Moi, ça ne m’a jamais intéressé, ça n’a jamais intéressé ma professeure non plus. C’est la raison pour laquelle on s’est présenté au concours Tchaïkovski ensemble, avec un programme qu’on a travaillé dur pendant trois ans en s’y tenant et en ayant un rythme, un régime de vie spartiate, parce que c’est une manière honnête de présenter son travail.
Quand je suis arrivé à Moscou pour présenter mon travail, je n'y suis pas arrivé avec la pensée qu’il y a les autres candidats et qu’il faut être plus fort, que les autres candidats sont super forts et que moi, je suis nul. Il joue Feux follets ou il joue l’Étude en tierces de Chopin mieux que moi, il va plus vite que moi, il est plus puissant que moi… Je ne suis pas du tout arrivé avec ces considérations-là.
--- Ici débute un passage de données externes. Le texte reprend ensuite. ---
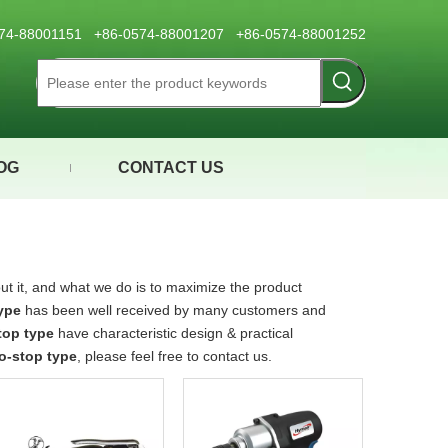
0574-88001151 +86-0574-88001207 +86-0574-88001252
OG
CONTACT US
ut it, and what we do is to maximize the product
ype
has been well received by many customers and
top type
have characteristic design & practical
o-stop type
, please feel free to contact us.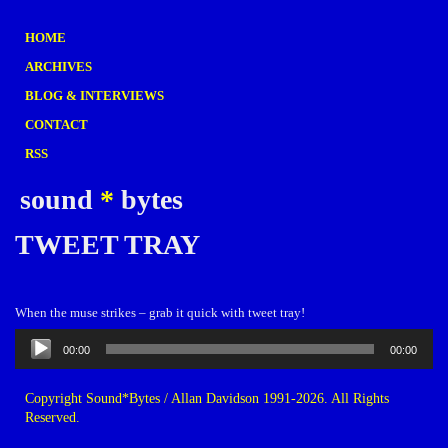
HOME
ARCHIVES
BLOG & INTERVIEWS
CONTACT
RSS
sound
*
bytes
TWEET TRAY
When the muse strikes – grab it quick with tweet tray!
Audio
00:00
00:00
Player
Copyright Sound*Bytes / Allan Davidson 1991-2026. All Rights
Reserved.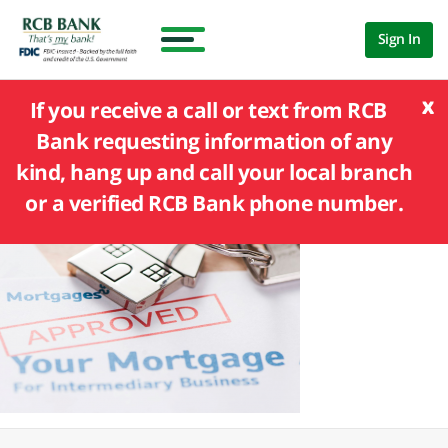
Sign In
x
If you receive a call or text from RCB
Bank requesting information of any
kind, hang up and call your local branch
or a verified RCB Bank phone number.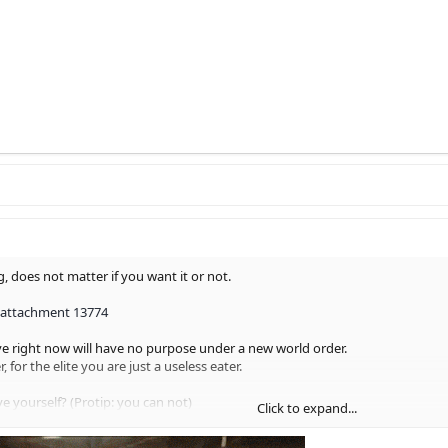
g, does not matter if you want it or not.
 attachment 13774
e right now will have no purpose under a new world order.
, for the elite you are just a useless eater.
 yourself? (Protip: you can not)
Click to expand...
belong to yourself, same goes for your spirit, there is a high chance your s
rd rate puppets by the way)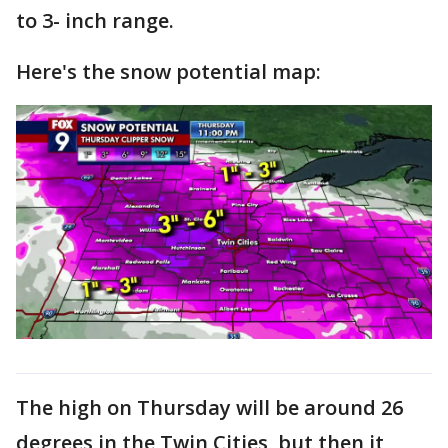
to 3- inch range.
Here's the snow potential map:
The high on Thursday will be around 26
degrees in the Twin Cities, but then it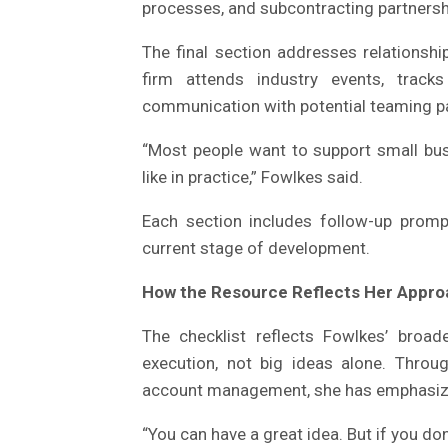
processes, and subcontracting partnersh
The final section addresses relationshi
firm attends industry events, tracks
communication with potential teaming p
“Most people want to support small bus
like in practice,” Fowlkes said.
Each section includes follow-up prompt
current stage of development.
How the Resource Reflects Her Appro
The checklist reflects Fowlkes’ broa
execution, not big ideas alone. Throu
account management, she has emphasize
“You can have a great idea. But if you do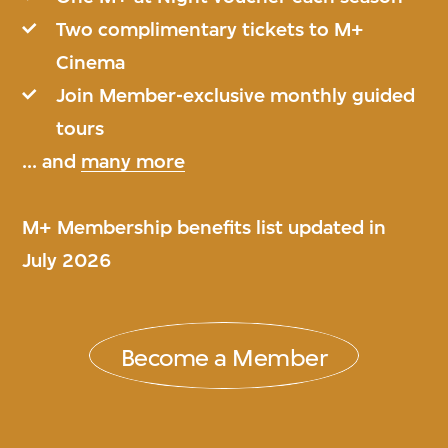
Two complimentary tickets to M+
Cinema
Join Member-exclusive monthly guided
tours
... and
many more
M+ Membership benefits list updated in
July 2026
Become a Member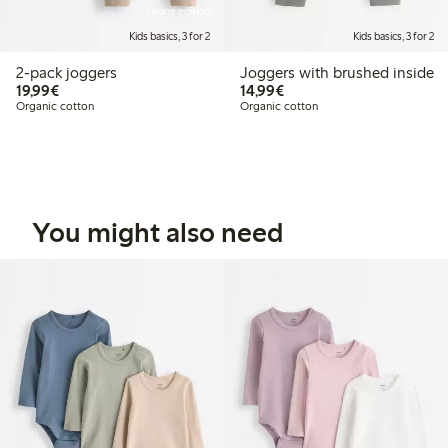
Online edition
Kids basics, 3 for 2
Kids basics, 3 for 2
2-pack joggers
Joggers with brushed inside
€19.99
€14.99
19,99€
14,99€
Organic cotton
Organic cotton
You might also need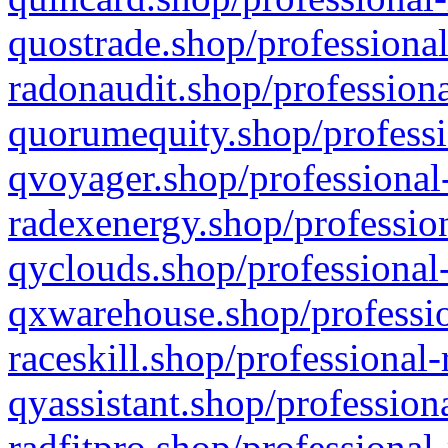
quostrade.shop/professional
radonaudit.shop/professiona
quorumequity.shop/professi
qvoyager.shop/professional-
radexenergy.shop/profession
qyclouds.shop/professional-
qxwarehouse.shop/professio
raceskill.shop/professional-
qyassistant.shop/profession
radfitpro.shop/professional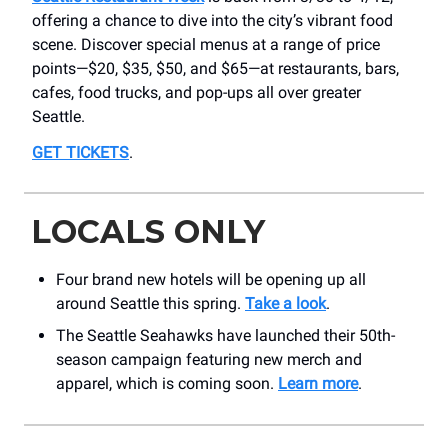
offering a chance to dive into the city’s vibrant food
scene. Discover special menus at a range of price
points—$20, $35, $50, and $65—at restaurants, bars,
cafes, food trucks, and pop-ups all over greater
Seattle.
GET TICKETS
.
LOCALS ONLY
Four brand new hotels will be opening up all
around Seattle this spring.
Take a look
.
The Seattle Seahawks have launched their 50th-
season campaign featuring new merch and
apparel, which is coming soon.
Learn more
.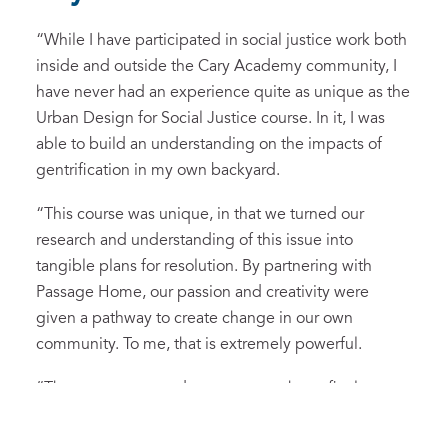
“
While I have participated in social justice work both
inside and outside the Cary Academy community, I
have never had an experience quite as unique as the
Urban Design for Social Justice course.
In it
, I was
able to build an understanding on the
impacts
of
gentrification in my own backyard.
“
This course was unique,
in that
we turned our
research and understanding of this issue into
tangible plans for resolution. By partnering with
Passage Home, our passion
and
creativ
ity
were
given a pathway to create change in our own
community.
To me, that is extremely powerful.
“
T
he process we underwent to reach our final
pitch
es
has given me tools
that
I can use for the rest
of my life.
The opportunity to solve real-world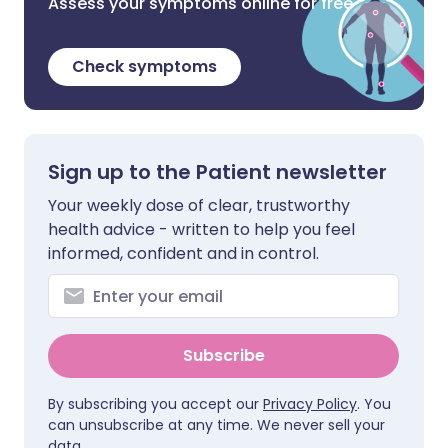
Assess your symptoms online for free
Check symptoms
Sign up to the Patient newsletter
Your weekly dose of clear, trustworthy
health advice - written to help you feel
informed, confident and in control.
Subscribe
By subscribing you accept our
Privacy Policy
. You
can unsubscribe at any time. We never sell your
data.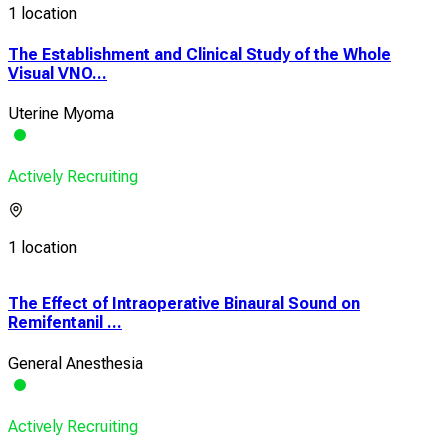
1 location
The Establishment and Clinical Study of the Whole
Visual VNO...
Uterine Myoma
Actively Recruiting
1 location
The Effect of Intraoperative Binaural Sound on
Con
Remifentanil ...
of S
General Anesthesia
Ute
Actively Recruiting
Acti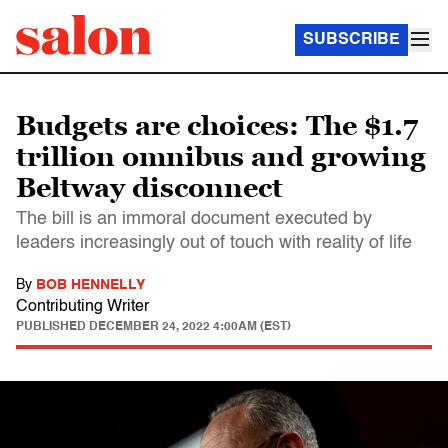
SUBSCRIBE
Budgets are choices: The $1.7
trillion omnibus and growing
Beltway disconnect
The bill is an immoral document executed by
leaders increasingly out of touch with reality of life
By
BOB HENNELLY
Contributing Writer
PUBLISHED
DECEMBER 24, 2022 4:00AM (EST)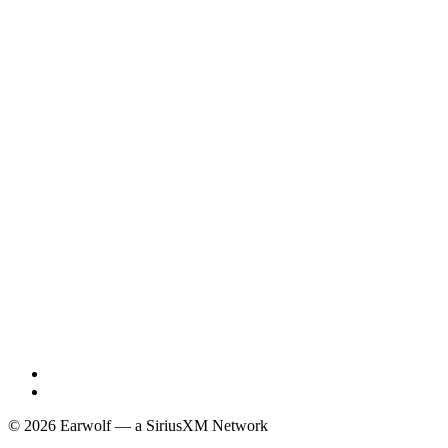
© 2026 Earwolf — a SiriusXM Network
Je suis arrivé avec des considérations très simples. C'est mon travail, je suis fier de mon travail. Je suis fier du travail qu’on a fait avec ma professeure et je viens là pour représenter mon pays. Je sais que c’est quelque chose qui est tendancieux de dire ça aujourd’hui, mais moi je l’affirme complètement. Je représente la France, qui est un pays d’Europe et qui est un pays du monde. Donc je suis citoyen du monde, citoyen de l’Europe, citoyen français et j’ai représenté mon pays au concours Tchaïkovski de Moscou sans aucune honte et avec fierté, avec toute la fierté qu’il peut y avoir, tout en sachant que la musique est universelle et sans frontières. Et je suis très fier de m’être rendu capable, avec ma professeure, de tenir ces épreuves.